Noch vor Jahresende gehen bei der Leipziger Versorgungs- und Verkehrsgesellschaft mbH (LVV) 20 Millionen Euro ein. Das beschloss der Stadtrat nach kontroverser Debatte mit ganz großer Mehrheit. Im Haushaltsjahr 2013 kommen noch einmal 10,63 Millionen oben drauf. Damit gleicht die Stadt eine Deckungslücke der LVV aus den Jahren 2009 und 2010 aus.

Leipzigs Stadtkonzern Leipziger Versorgungs- und Verkehrsgesellschaft mbH LVV vereint die Leipziger Verkehrsbetriebe LVB, die Stadtwerke Leipzig SWL und die Kommunalen Wasserwerke KWL unter einem Dach. Der eigentliche Gründungszweck des Unternehmens gilt bis heute fort: Gewinne aus dem Geschäft mit Strom, Gas, Wärme und Wasser werden konzernintern in Zuschüsse für den Öffentlichen Personennahverkehr umgewandelt.

Geregelt ist das Ganze im Verkehrsleistungsfinanzierungsvertrag (VLFV), der zwischen Stadtverwaltung und LVV besteht. Laut Vertrag organisiert die LVB mit der konzerninternen Geldspritze und einem fest vereinbarten, millionenschweren städtischen Zuschuss den Nahverkehr zu den uns vertrauten Ticket-Preisen.

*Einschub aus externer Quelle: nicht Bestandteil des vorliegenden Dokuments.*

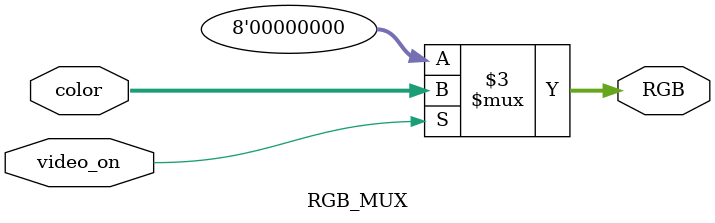
<source format=v>
`timescale 1ns / 1ps
module RGB_MUX(
    input video_on,
	 input [7:0] color,
	 output reg [7:0] RGB
	 );
	 always @*
	 begin
	 if (video_on)
		RGB=color;
	 else
		RGB=7'h00;
	end
endmodule

</source>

Die Rechnung ging über viele Jahre auf. Nur eben in den Jahren 2009 und 2010 nicht. “Die Fehlbeträge beliefen sich für das Jahr 2009 auf rund 5,52 Mio. Euro und für das Jahr 2010 auf rund 25,11 Mio. Euro”, teilte die Stadtverwaltung Mitte November 2012 mit. Verwaltungsspitze und Konzernführung kamen überein, diese Fehlbeträge aus städtischen Mitteln auszugleichen. Auch das ist so in der VLFV für Ausnahmefälle vorgesehen.

Wie der Stadtrat nun an diesem Montag mit übergroßer Mehrheit beschloss, gehen bei der LVV noch vor Jahresende 2012 als außerplanmäßige Auszahlung 20 Millionen Euro ein. Die restlichen 10,63 Millionen Euro folgen als planmäßige Überweisung im Haushaltsjahr 2013.
“Der Gesamtbetrag ist bei der LVV nicht für außerordentliche Tilgungen von Verbindlichkeiten oder für außerordentliche Investitionen zu verwenden”, legte die Stadt Leipzig als LVV-Alleingesellschafter zugleich in Ratsvorlage V/2647 fest.

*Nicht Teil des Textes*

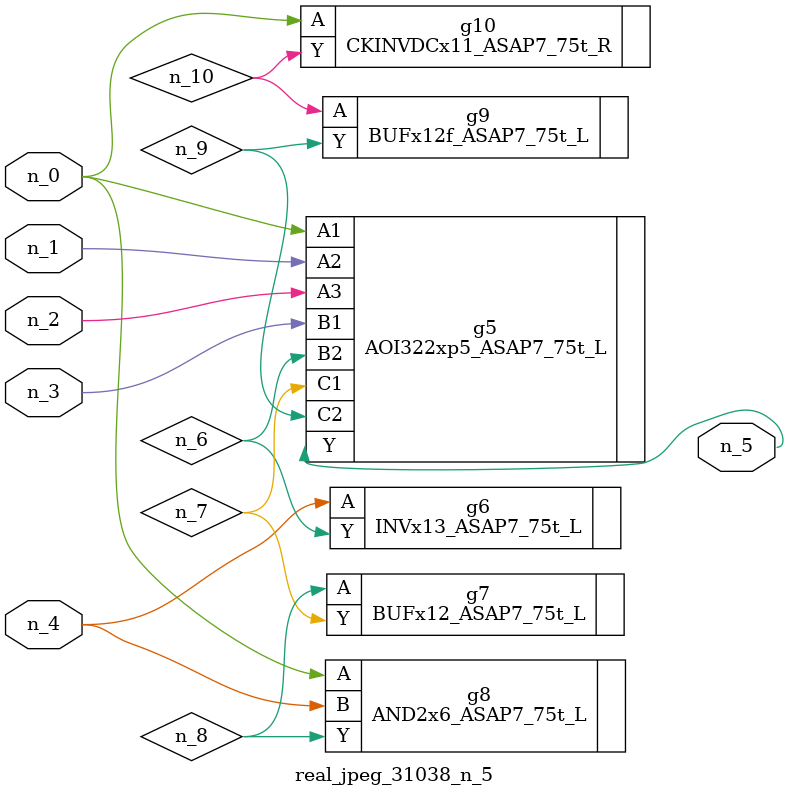
<source format=v>
module real_jpeg_31038_n_5 (n_4, n_0, n_1, n_2, n_3, n_5);

input n_4;
input n_0;
input n_1;
input n_2;
input n_3;

output n_5;

wire n_8;
wire n_6;
wire n_7;
wire n_10;
wire n_9;

AOI322xp5_ASAP7_75t_L g5 ( 
.A1(n_0),
.A2(n_1),
.A3(n_2),
.B1(n_3),
.B2(n_6),
.C1(n_7),
.C2(n_9),
.Y(n_5)
);

AND2x6_ASAP7_75t_L g8 ( 
.A(n_0),
.B(n_4),
.Y(n_8)
);

CKINVDCx11_ASAP7_75t_R g10 ( 
.A(n_0),
.Y(n_10)
);

INVx13_ASAP7_75t_L g6 ( 
.A(n_4),
.Y(n_6)
);

BUFx12_ASAP7_75t_L g7 ( 
.A(n_8),
.Y(n_7)
);

BUFx12f_ASAP7_75t_L g9 ( 
.A(n_10),
.Y(n_9)
);


endmodule
</source>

Der Betrag fließe auch deshalb, so Finanzbürgermeister Torsten Bonew (CDU) in der anfangs kontroversen Stadtratsdebatte, “um die Altlasten, die aus einer Zeit des Umbruchs der LVV stammen, zu bereinigen”.

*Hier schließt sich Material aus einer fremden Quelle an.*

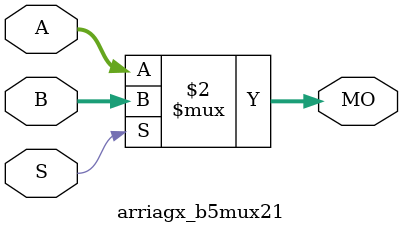
<source format=v>
module arriagx_b5mux21 (MO, A, B, S);
   input [4:0] A, B;
   input       S;
   output [4:0] MO; 
   assign MO = (S == 1) ? B : A; 
endmodule
</source>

Grüne und Linke hinterfragten vehement, warum denn erst Ende 2012 die Fälligkeit von Zahlungen für Jahresdefizite aus 2009 und 2010 festgestellt werde, und warum denn die Zahlung nicht mit den üblichen Verzugszinsen erfolgen soll.

Eine Zinsbelastung sei für den Stadthaushalt 2013 nicht zu schultern, unterstrich Oberbürgermeister Burkhard Jung (SPD). Auf Nachfrage des SPD-Experten für städtische Beteiligungen, Heiko Oßwald, nannte das Stadtoberhaupt einen Betrag von “weit über zwei Millionen Euro”.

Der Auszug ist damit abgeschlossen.